26 Elijah was sent to none of them, but to a widowed woman of Zarefat, Sidon.
27 Many lepers existed in the Israel of the prophet Elisha,
and none of them were cleansed but Nahaman the Syrian.”

Their response? Homicidal rage.

Luke 4.28-30 KWL
28 Everyone in synagogue who heard this was filled with anger.
29 Rising up, they threw Jesus out of town.
They brought him to the edge of the hill on which their town was built, so they could throw him off.
30 Pushing through their middle, Jesus left.

Seriously, they were gonna take their fellow Nazarene, in some cases their relative, and push him off the cliff. That’s how angry they got at him: How dare God bless foreigners.

As one of those gentiles who got blessed, I am of course on Jesus’s side here. But I gotta point out this passage demonstrates how nationalism has no place in God’s kingdom. Every nation is getting absorbed into God’s kingdom. When Jesus returns to take over the United States, you think he’s gonna be happy with the border walls we’ve constructed?

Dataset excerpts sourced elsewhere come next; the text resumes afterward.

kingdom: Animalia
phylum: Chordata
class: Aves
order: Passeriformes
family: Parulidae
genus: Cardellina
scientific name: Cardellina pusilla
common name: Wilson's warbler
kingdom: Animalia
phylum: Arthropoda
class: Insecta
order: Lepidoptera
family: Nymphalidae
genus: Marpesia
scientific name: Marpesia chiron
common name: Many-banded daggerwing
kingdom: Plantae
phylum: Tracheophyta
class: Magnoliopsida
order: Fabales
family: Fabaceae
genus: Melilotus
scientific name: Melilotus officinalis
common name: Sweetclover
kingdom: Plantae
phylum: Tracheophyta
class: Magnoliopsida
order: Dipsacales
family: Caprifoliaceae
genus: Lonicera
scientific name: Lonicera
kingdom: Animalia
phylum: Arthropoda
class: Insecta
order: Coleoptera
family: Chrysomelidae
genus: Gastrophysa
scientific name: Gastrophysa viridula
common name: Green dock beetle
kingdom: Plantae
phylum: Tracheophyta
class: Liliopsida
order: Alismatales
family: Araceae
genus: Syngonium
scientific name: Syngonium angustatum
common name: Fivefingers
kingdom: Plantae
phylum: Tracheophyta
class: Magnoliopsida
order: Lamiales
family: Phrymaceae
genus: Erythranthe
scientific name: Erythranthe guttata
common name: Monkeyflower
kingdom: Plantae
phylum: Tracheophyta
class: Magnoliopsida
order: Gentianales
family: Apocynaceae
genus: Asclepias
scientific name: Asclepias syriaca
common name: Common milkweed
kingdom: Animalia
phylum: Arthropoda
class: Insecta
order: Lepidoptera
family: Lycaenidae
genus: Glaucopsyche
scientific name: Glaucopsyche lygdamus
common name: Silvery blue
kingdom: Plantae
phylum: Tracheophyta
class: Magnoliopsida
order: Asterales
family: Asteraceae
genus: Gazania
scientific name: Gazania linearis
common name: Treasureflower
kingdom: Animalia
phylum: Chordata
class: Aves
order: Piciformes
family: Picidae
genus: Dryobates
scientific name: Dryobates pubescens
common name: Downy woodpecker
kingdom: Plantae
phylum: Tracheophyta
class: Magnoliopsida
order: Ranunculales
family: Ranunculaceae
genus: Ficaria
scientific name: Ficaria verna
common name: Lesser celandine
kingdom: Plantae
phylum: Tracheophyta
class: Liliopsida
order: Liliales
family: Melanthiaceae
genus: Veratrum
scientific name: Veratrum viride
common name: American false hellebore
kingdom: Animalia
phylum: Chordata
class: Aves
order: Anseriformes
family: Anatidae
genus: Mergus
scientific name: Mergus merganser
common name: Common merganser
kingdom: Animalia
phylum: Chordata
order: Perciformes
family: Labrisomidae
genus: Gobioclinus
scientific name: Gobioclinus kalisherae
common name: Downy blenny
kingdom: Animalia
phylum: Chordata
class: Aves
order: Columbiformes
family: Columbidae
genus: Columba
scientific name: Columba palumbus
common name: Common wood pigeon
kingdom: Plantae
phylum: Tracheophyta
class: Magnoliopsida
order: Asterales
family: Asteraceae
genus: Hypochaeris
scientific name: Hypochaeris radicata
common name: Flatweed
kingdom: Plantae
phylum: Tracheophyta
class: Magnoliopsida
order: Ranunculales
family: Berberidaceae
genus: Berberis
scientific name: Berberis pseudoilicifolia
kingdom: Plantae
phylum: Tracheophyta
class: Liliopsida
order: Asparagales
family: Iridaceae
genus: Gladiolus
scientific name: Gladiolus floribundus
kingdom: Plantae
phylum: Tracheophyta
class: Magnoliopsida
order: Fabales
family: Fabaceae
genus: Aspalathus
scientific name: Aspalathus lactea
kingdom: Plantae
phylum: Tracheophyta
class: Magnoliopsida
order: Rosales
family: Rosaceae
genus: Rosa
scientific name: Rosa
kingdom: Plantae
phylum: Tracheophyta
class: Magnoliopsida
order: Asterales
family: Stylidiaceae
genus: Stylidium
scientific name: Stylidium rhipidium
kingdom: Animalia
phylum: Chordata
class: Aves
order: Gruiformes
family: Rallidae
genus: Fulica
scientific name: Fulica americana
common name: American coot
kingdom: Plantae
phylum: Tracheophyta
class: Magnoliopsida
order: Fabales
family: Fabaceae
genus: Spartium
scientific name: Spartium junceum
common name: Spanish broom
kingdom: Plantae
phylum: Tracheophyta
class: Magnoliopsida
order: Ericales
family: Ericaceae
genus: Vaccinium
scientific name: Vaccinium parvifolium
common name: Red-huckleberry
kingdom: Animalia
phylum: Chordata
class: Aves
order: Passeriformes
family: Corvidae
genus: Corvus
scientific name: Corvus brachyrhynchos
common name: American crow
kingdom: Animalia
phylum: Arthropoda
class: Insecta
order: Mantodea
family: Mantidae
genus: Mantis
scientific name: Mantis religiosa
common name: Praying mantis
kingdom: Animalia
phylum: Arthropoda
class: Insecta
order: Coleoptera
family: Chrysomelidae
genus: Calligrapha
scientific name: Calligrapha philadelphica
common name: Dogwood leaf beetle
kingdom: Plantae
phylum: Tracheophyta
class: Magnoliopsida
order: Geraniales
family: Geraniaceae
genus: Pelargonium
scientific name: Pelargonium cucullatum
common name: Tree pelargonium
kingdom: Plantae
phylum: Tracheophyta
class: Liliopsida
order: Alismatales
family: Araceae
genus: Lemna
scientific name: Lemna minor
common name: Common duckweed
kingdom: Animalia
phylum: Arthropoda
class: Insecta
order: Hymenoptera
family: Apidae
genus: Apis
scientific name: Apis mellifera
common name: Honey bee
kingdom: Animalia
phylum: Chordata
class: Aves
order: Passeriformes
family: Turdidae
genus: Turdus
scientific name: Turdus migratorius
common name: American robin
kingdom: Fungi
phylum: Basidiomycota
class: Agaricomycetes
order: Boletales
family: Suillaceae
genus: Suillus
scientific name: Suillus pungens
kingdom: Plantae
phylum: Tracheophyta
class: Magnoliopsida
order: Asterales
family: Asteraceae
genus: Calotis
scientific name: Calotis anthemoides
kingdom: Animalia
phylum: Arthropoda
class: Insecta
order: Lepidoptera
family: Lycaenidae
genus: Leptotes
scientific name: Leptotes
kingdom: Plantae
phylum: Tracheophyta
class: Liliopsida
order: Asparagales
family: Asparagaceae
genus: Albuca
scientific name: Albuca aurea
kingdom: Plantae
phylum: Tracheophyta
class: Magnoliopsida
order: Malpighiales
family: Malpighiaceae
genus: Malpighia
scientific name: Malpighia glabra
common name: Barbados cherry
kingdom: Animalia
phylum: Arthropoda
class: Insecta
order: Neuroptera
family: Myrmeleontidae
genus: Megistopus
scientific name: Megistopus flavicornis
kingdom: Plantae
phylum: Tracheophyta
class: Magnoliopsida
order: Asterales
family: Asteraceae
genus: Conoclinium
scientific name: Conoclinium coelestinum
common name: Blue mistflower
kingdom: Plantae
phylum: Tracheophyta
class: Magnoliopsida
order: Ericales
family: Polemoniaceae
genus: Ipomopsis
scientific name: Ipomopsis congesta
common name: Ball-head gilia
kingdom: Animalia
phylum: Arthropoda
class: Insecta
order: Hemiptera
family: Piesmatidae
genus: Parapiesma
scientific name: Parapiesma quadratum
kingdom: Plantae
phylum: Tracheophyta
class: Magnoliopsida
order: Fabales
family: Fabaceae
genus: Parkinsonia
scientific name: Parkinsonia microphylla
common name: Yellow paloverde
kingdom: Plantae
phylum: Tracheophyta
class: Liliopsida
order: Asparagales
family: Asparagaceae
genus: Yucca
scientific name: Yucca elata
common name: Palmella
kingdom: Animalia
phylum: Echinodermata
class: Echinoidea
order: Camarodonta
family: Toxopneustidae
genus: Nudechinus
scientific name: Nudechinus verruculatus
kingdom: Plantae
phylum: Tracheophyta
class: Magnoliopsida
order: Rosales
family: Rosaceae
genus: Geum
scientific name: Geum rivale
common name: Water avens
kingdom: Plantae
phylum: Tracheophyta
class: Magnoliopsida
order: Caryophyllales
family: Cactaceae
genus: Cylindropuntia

But to the Nazarenes, the good news was too gracious. They hated its implications. A lot of Christianists still hate its implications: Doing stuff for the needy, whether they deserve it or not; putting Jesus ahead of our wealth and status; doing any good deeds whatsoever instead of taking advantage of cheap grace. Tell ’em otherwise and they start getting homicidal—and would act on it, if it weren’t guaranteed they’d get caught. That’s what the locals tried to do with Jesus.

Some interpreters try to turn Jesus’s getaway into a miracle: “Passing through the midst of them,” as the KJV puts it, is made to sound as if Jesus phased through them like a Marvel mutant. More likely Jesus passively put up with them running him out of town… till he realized they were running him off a cliff, and then pushed through them. He used to be a handyman, remember?—he wasn’t weak.

And so much for his hometown. Nazareth still gets remembered as where Jesus was raised, and it’s a largely Christian town today, but this is the last we’ll visit it in the gospels. Jesus was kinda done with it.